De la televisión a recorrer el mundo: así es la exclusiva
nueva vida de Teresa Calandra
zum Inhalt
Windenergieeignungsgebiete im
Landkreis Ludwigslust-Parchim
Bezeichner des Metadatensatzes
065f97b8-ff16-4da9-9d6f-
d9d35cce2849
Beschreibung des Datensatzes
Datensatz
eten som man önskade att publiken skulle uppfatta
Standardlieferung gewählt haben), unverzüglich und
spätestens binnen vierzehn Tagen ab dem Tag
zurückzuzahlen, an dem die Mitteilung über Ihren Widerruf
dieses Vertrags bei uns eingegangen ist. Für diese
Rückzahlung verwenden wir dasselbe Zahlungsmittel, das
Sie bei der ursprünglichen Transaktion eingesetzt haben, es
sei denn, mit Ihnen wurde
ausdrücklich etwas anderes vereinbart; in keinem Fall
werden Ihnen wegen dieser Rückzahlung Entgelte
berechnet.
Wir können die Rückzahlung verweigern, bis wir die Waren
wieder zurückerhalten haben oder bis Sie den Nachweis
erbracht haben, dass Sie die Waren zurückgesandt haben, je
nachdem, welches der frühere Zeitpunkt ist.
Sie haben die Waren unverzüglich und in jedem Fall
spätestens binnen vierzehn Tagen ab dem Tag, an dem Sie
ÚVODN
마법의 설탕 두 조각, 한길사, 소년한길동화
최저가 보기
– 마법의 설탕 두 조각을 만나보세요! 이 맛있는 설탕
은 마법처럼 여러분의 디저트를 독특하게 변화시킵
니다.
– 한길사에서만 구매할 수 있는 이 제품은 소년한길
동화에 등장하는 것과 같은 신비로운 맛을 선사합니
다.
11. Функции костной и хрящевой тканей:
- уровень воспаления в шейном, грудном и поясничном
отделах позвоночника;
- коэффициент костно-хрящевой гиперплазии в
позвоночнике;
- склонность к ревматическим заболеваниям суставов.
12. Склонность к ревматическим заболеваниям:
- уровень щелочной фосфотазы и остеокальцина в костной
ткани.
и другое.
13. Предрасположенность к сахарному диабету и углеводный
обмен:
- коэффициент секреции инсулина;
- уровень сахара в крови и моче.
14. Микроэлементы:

EXERCISE DIRECTIONS >> Count the lines of the material holding "Tagen". Report the number alone.

RESPONSE >> 2